__DOCUMENT SEGMENT__.
------------

Radar | Dec 29,2018
Importers cannot submit more than two pro forma invoices to a bank requesting foreign currency, according to the new directive issued by the National Bank of Ethiopia (NBE).
Issued on July 10, 2019, the directive reversed a three-year-old provision that had ordered commercial banks to allocate foreign currencies without restrictions on the number or the value of pro forma invoices submitted by the importers.
The former directive has also compelled all commercial banks to at least accept and register any and all forex requests from importers regardless of a backlog of foreign currency demand. With the new procedure, banks cannot register every request, especially those that come from a single importer. Importers, who have more than one backlogged request with a specific bank, will not also be registered for foreign currency allocation.
The new stringent procedure came into effect amid government reports that claim the foreign currency reserves of the country have shown improvement.
Last week Eyob Tekalign, (PhD), state minister for Finance, disclosed that the foreign currency reserves of the country has recovered and reached 3.2 billion dollars, which means it is able to cover three months worth of imports. Three months ago, the Governor of the National Bank of Ethiopia (NBE), Yinager Dessie (PhD), alerted parliament that foreign currency reserves have been depleted and have reached an alarming state, which could cover only fuel and pharmaceuticals.
Signed by Tebebe H. Giorgis, acting director of foreign exchange monitoring & reserve management at the central bank, the directive prohibits banks to register more than two pro forma invoices including those previously registered under the waiting list.
A senior executive at one of the mid-sized banks says the directive will play a significant role in balancing the backlog of all of the banks.

------------

__MATERIAL PROVIDED__.
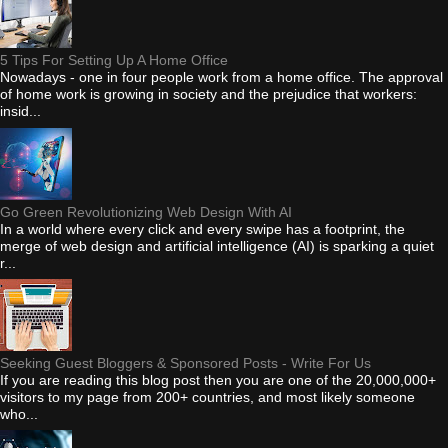
5 Tips For Setting Up A Home Office
Nowadays - one in four people work from a home office. The approval
of home work is growing in society and the prejudice that workers:
insid...
Go Green Revolutionizing Web Design With AI
In a world where every click and every swipe has a footprint, the
merge of web design and artificial intelligence (AI) is sparking a quiet
r...
Seeking Guest Bloggers & Sponsored Posts - Write For Us
If you are reading this blog post then you are one of the 20,000,000+
visitors to my page from 200+ countries, and most likely someone
who...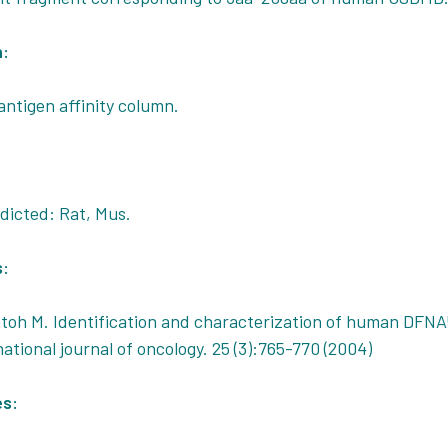
n:
antigen affinity column.
icted: Rat, Mus.
s:
toh M. Identification and characterization of human DFNA
rnational journal of oncology. 25 (3):765-770 (2004)
es: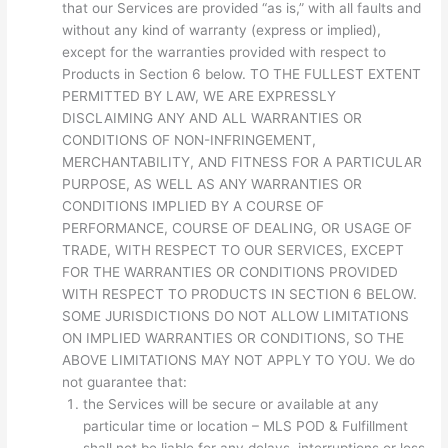
that our Services are provided “as is,” with all faults and
without any kind of warranty (express or implied),
except for the warranties provided with respect to
Products in Section 6 below. TO THE FULLEST EXTENT
PERMITTED BY LAW, WE ARE EXPRESSLY
DISCLAIMING ANY AND ALL WARRANTIES OR
CONDITIONS OF NON-INFRINGEMENT,
MERCHANTABILITY, AND FITNESS FOR A PARTICULAR
PURPOSE, AS WELL AS ANY WARRANTIES OR
CONDITIONS IMPLIED BY A COURSE OF
PERFORMANCE, COURSE OF DEALING, OR USAGE OF
TRADE, WITH RESPECT TO OUR SERVICES, EXCEPT
FOR THE WARRANTIES OR CONDITIONS PROVIDED
WITH RESPECT TO PRODUCTS IN SECTION 6 BELOW.
SOME JURISDICTIONS DO NOT ALLOW LIMITATIONS
ON IMPLIED WARRANTIES OR CONDITIONS, SO THE
ABOVE LIMITATIONS MAY NOT APPLY TO YOU. We do
not guarantee that:
the Services will be secure or available at any
particular time or location – MLS POD & Fulfillment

------------

__QUESTIONS__.
1 - Answer these questions from the article on the National Bank of Ethiopia's foreign currency directive, putting each answer on its own line with the same letter.
(a) Under the new directive, how many pro forma invoices at most can an importer submit to a bank when requesting foreign currency?
(b) According to the state minister for Finance, what amount had the country's foreign currency reserves reached, and how many months of imports could they cover?
(c) Who signed the directive, and what position does that person hold at the central bank?
2 - List every person the article on the National Bank of Ethiopia's foreign currency directive names, along with the position it gives for each.
3 - Resume the article on the National Bank of Ethiopia's foreign currency directive, starting after its last sentence.

__ANSWERS FOR THE TASKS__.
1 -
(a) Two.
(b) 3.2 billion dollars, enough to cover three months of imports.
(c) Tebebe H. Giorgis, acting director of foreign exchange monitoring & reserve management.

2 -
- Eyob Tekalign (PhD), state minister for Finance
- Yinager Dessie (PhD), Governor of the National Bank of Ethiopia (NBE)
- Tebebe H. Giorgis, acting director of foreign exchange monitoring & reserve management at the central bank

3 -
"There are some banks that have piles of requests, while the others have very few," he said.
The other major amendment made on the directive is ranking the priority areas on a first-come, first-served basis. Even though the former directive has identified the priority areas, it did not rank them. The new directive categorised priority areas into three.
Fuel and pharmaceutical products sit on top. Inputs for agriculture such as fertiliser and seeds; raw material for manufacturing industries; profit, dividends, foreign transfer and excess sales of foreign airlines fall under the second category.
The third category includes eight items including motor oil, educational materials, sales from shares and liquidation of companies by foreign direct investment and import of nutrition and baby foods among others.
The central bank has also ordered the banks to allocate no less than 50pc of their total foreign currency allocations for these priority areas. If the allocation for these priorities is less than half of a bank's total allocation, the bank is obliged to surrender the difference to the central bank within the first working days of the next day, according to the new directive.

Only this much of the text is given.